Work order: Write out the text of the records below again, with every "Chevening" replaced by "scholarship" and nothing else changed. Omit the pictures.

Data records Block Start

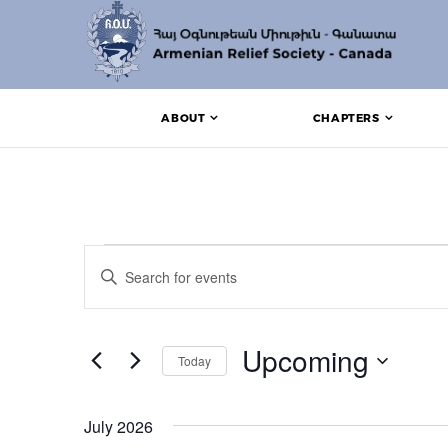
ABOUT
CHAPTERS
Events
Events
Enter
Search
Keyword.
Search
and
for
Events
Upcoming
Views
Today
by
Keyword.
Navigation
Select
date.
July 2026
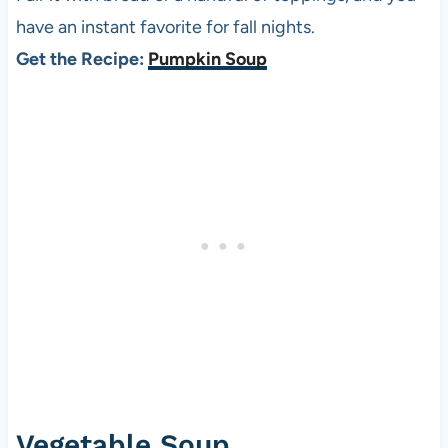
have an instant favorite for fall nights.
Get the Recipe:
Pumpkin Soup
Vegetable Soup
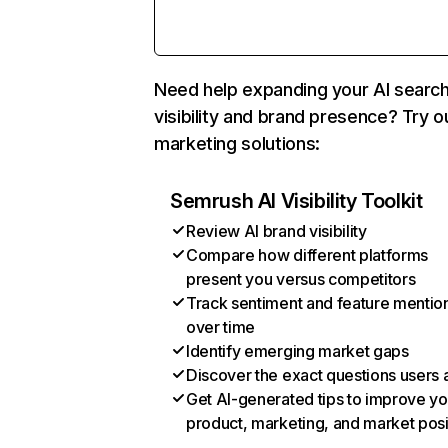
Need help expanding your AI searc
visibility and brand presence? Try o
marketing solutions:
Semrush AI Visibility Toolkit
Review AI brand visibility
Compare how different platforms
present you versus competitors
Track sentiment and feature mentio
over time
Identify emerging market gaps
Discover the exact questions users 
Get AI-generated tips to improve yo
product, marketing, and market posi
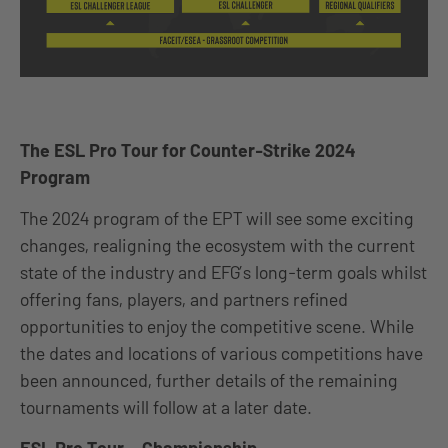
The ESL Pro Tour for Counter-Strike 2024
Program
The 2024 program of the EPT will see some exciting
changes, realigning the ecosystem with the current
state of the industry and EFG’s long-term goals whilst
offering fans, players, and partners refined
opportunities to enjoy the competitive scene. While
the dates and locations of various competitions have
been announced, further details of the remaining
tournaments will follow at a later date.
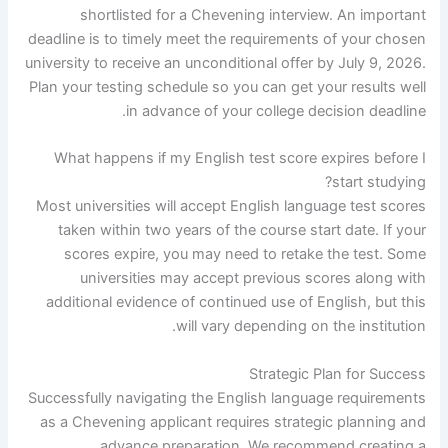
shortlisted for a Chevening interview. An important
deadline is to timely meet the requirements of your chosen
university to receive an unconditional offer by July 9, 2026.
Plan your testing schedule so you can get your results well
in advance of your college decision deadline.
What happens if my English test score expires before I
start studying?
Most universities will accept English language test scores
taken within two years of the course start date. If your
scores expire, you may need to retake the test. Some
universities may accept previous scores along with
additional evidence of continued use of English, but this
will vary depending on the institution.
Strategic Plan for Success
Successfully navigating the English language requirements
as a Chevening applicant requires strategic planning and
advance preparation. We recommend creating a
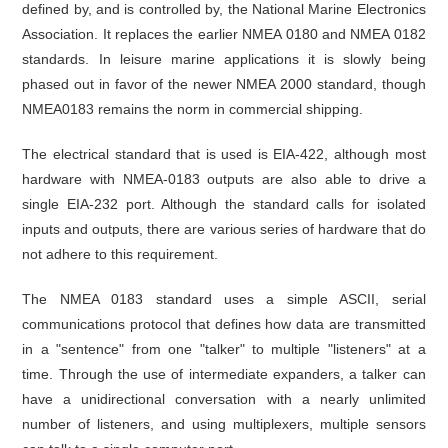
defined by, and is controlled by, the National Marine Electronics
Association. It replaces the earlier NMEA 0180 and NMEA 0182
standards. In leisure marine applications it is slowly being
phased out in favor of the newer NMEA 2000 standard, though
NMEA0183 remains the norm in commercial shipping.
The electrical standard that is used is EIA-422, although most
hardware with NMEA-0183 outputs are also able to drive a
single EIA-232 port. Although the standard calls for isolated
inputs and outputs, there are various series of hardware that do
not adhere to this requirement.
The NMEA 0183 standard uses a simple ASCII, serial
communications protocol that defines how data are transmitted
in a "sentence" from one "talker" to multiple "listeners" at a
time. Through the use of intermediate expanders, a talker can
have a unidirectional conversation with a nearly unlimited
number of listeners, and using multiplexers, multiple sensors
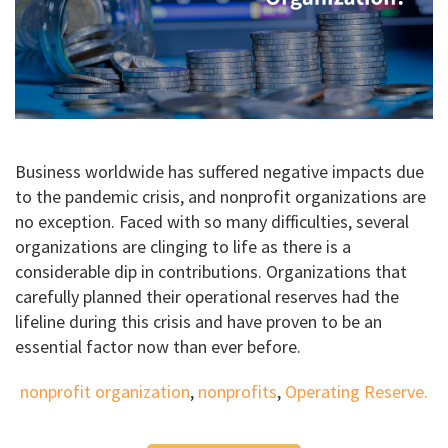
Business worldwide has suffered negative impacts due
to the pandemic crisis, and nonprofit organizations are
no exception. Faced with so many difficulties, several
organizations are clinging to life as there is a
considerable dip in contributions. Organizations that
carefully planned their operational reserves had the
lifeline during this crisis and have proven to be an
essential factor now than ever before.
nonprofit organization
,
nonprofits
,
Operating Reserve.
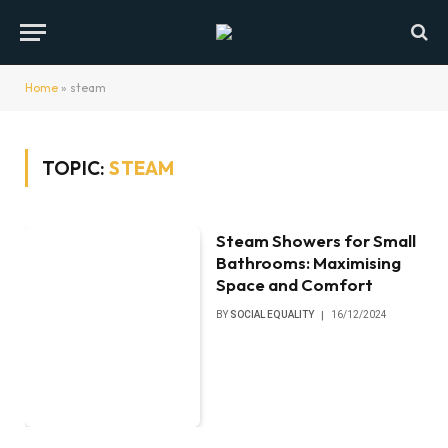
Home
»
steam
TOPIC:
STEAM
Steam Showers for Small
Bathrooms: Maximising
Space and Comfort
BY
SOCIAL EQUALITY
16/12/2024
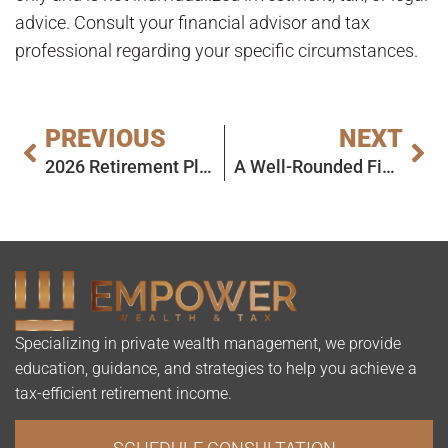
advice. Consult your financial advisor and tax
professional regarding your specific circumstances.
PREVIOUS
NEXT
2026 Retirement Planning Goals: A Simple Roadmap to Start the Year Right
A Well-Rounded Financial Plan Starts With the Whole Picture
Specializing in private wealth management, we provide
education, guidance, and strategies to help you achieve a
tax-efficient retirement income.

Data records Block End

Answer to this problem:
ABOUT
CHAPTERS
Events
Events
Enter
Search
Keyword.
Search
and
for
Events
Upcoming
Views
Today
by
Keyword.
Navigation
Select
date.
July 2026
have an instant favorite for fall nights.
Get the Recipe:
Pumpkin Soup
Vegetable Soup
Need help expanding your AI searc
visibility and brand presence? Try o
marketing solutions:
Semrush AI Visibility Toolkit
Review AI brand visibility
Compare how different platforms
present you versus competitors
Track sentiment and feature mentio
over time
Identify emerging market gaps
Discover the exact questions users 
Get AI-generated tips to improve yo
product, marketing, and market posi
The ESL Pro Tour for Counter-Strike 2024
Program
The 2024 program of the EPT will see some exciting
changes, realigning the ecosystem with the current
state of the industry and EFG’s long-term goals whilst
offering fans, players, and partners refined
opportunities to enjoy the competitive scene. While
the dates and locations of various competitions have
been announced, further details of the remaining
tournaments will follow at a later date.
shortlisted for a scholarship interview. An important
deadline is to timely meet the requirements of your chosen
university to receive an unconditional offer by July 9, 2026.
Plan your testing schedule so you can get your results well
in advance of your college decision deadline.
What happens if my English test score expires before I
start studying?
Most universities will accept English language test scores
taken within two years of the course start date. If your
scores expire, you may need to retake the test. Some
universities may accept previous scores along with
additional evidence of continued use of English, but this
will vary depending on the institution.
Strategic Plan for Success
Successfully navigating the English language requirements
as a scholarship applicant requires strategic planning and
advance preparation. We recommend creating a
defined by, and is controlled by, the National Marine Electronics
Association. It replaces the earlier NMEA 0180 and NMEA 0182
standards. In leisure marine applications it is slowly being
phased out in favor of the newer NMEA 2000 standard, though
NMEA0183 remains the norm in commercial shipping.
The electrical standard that is used is EIA-422, although most
hardware with NMEA-0183 outputs are also able to drive a
single EIA-232 port. Although the standard calls for isolated
inputs and outputs, there are various series of hardware that do
not adhere to this requirement.
The NMEA 0183 standard uses a simple ASCII, serial
communications protocol that defines how data are transmitted
in a "sentence" from one "talker" to multiple "listeners" at a
time. Through the use of intermediate expanders, a talker can
have a unidirectional conversation with a nearly unlimited
number of listeners, and using multiplexers, multiple sensors
Business worldwide has suffered negative impacts due
to the pandemic crisis, and nonprofit organizations are
no exception. Faced with so many difficulties, several
organizations are clinging to life as there is a
considerable dip in contributions. Organizations that
carefully planned their operational reserves had the
lifeline during this crisis and have proven to be an
essential factor now than ever before.
nonprofit organization
,
nonprofits
,
Operating Reserve.
Home
»
steam
TOPIC:
STEAM
Steam Showers for Small
Bathrooms: Maximising
Space and Comfort
BY
SOCIAL EQUALITY
16/12/2024
advice. Consult your financial advisor and tax
professional regarding your specific circumstances.
PREVIOUS
NEXT
2026 Retirement Planning Goals: A Simple Roadmap to Start the Year Right
A Well-Rounded Financial Plan Starts With the Whole Picture
Specializing in private wealth management, we provide
education, guidance, and strategies to help you achieve a
tax-efficient retirement income.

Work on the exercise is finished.